### WHAT TO DO
Could you write out every line of the entries below as a numbered list, skipping blank lines and leaving out the pictures?
((
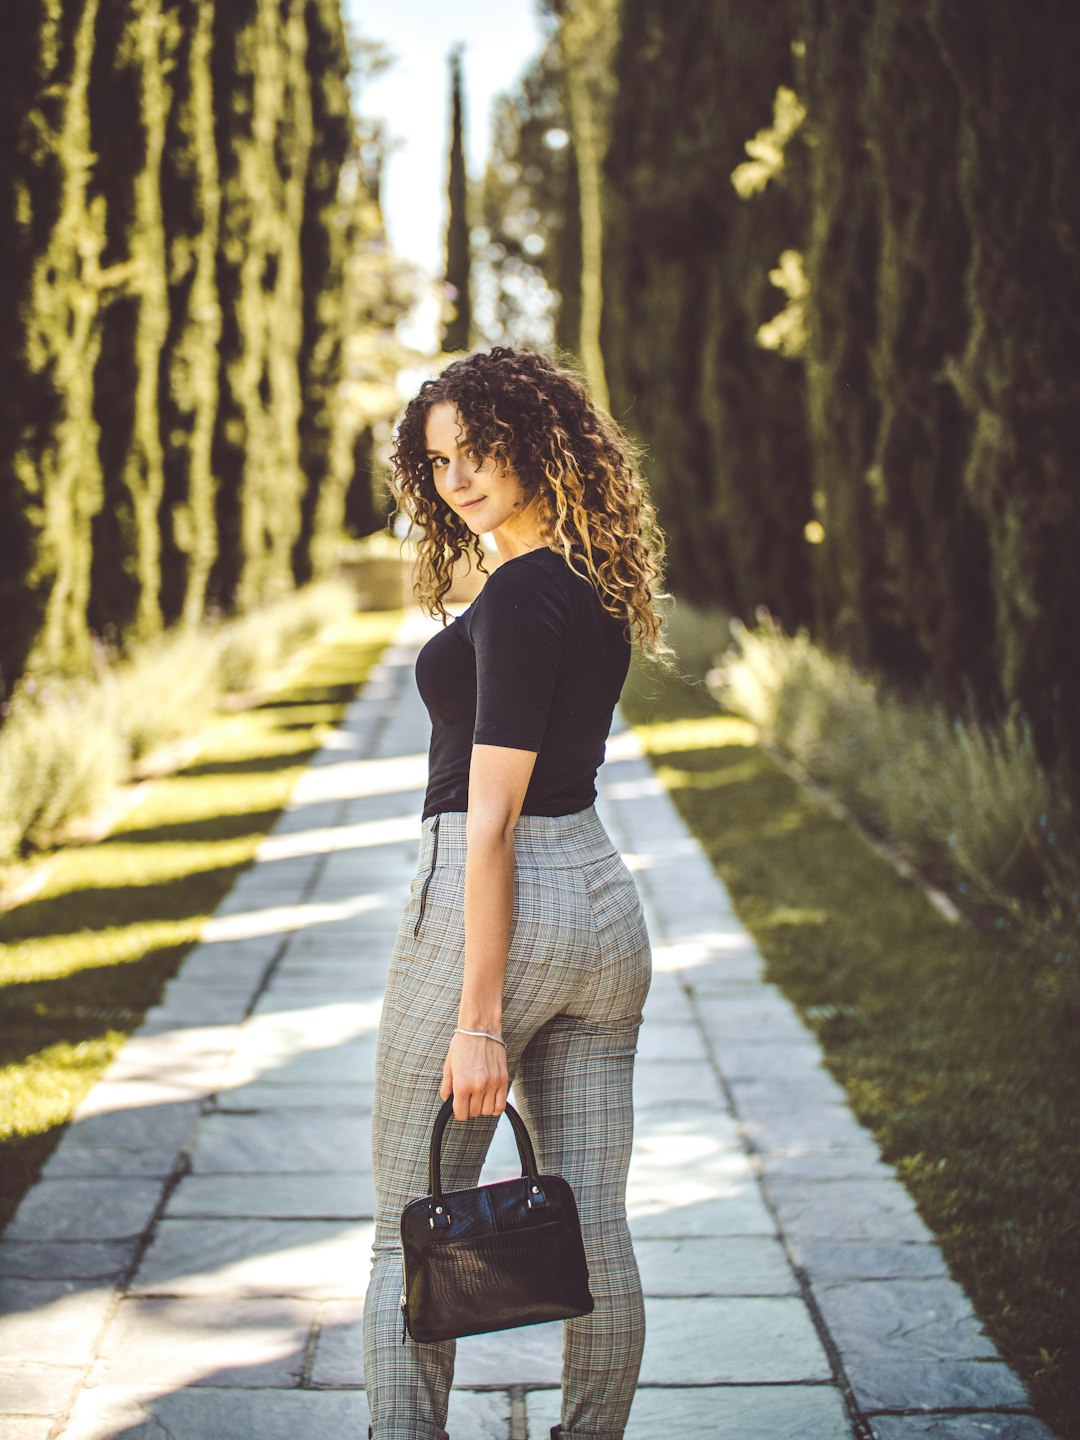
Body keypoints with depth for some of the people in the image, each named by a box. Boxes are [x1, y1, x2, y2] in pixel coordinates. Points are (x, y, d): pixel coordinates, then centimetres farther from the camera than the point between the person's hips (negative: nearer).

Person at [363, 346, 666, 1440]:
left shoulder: (520, 598, -16)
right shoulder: (600, 583, 12)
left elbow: (493, 816, -20)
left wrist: (478, 1018, -21)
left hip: (500, 907, -9)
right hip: (603, 896, 9)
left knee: (411, 1224, 5)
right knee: (595, 1224, 11)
))
### RESULT OF THE EXERCISE
1. Body keypoints with depth for some of the people in the image, each named by a box. Boxes are [x1, y1, x2, y2] in pixel coordinates. Points are (x, y, d): pixel coordinates, then centimetres farther from the camera than the point between the person's hips (negative: nearer).
2. Person at [363, 346, 666, 1440]:
3. left shoulder: (520, 598, -16)
4. right shoulder: (600, 583, 12)
5. left elbow: (493, 816, -20)
6. left wrist: (478, 1018, -21)
7. left hip: (500, 907, -9)
8. right hip: (603, 896, 9)
9. left knee: (411, 1224, 5)
10. right knee: (595, 1224, 11)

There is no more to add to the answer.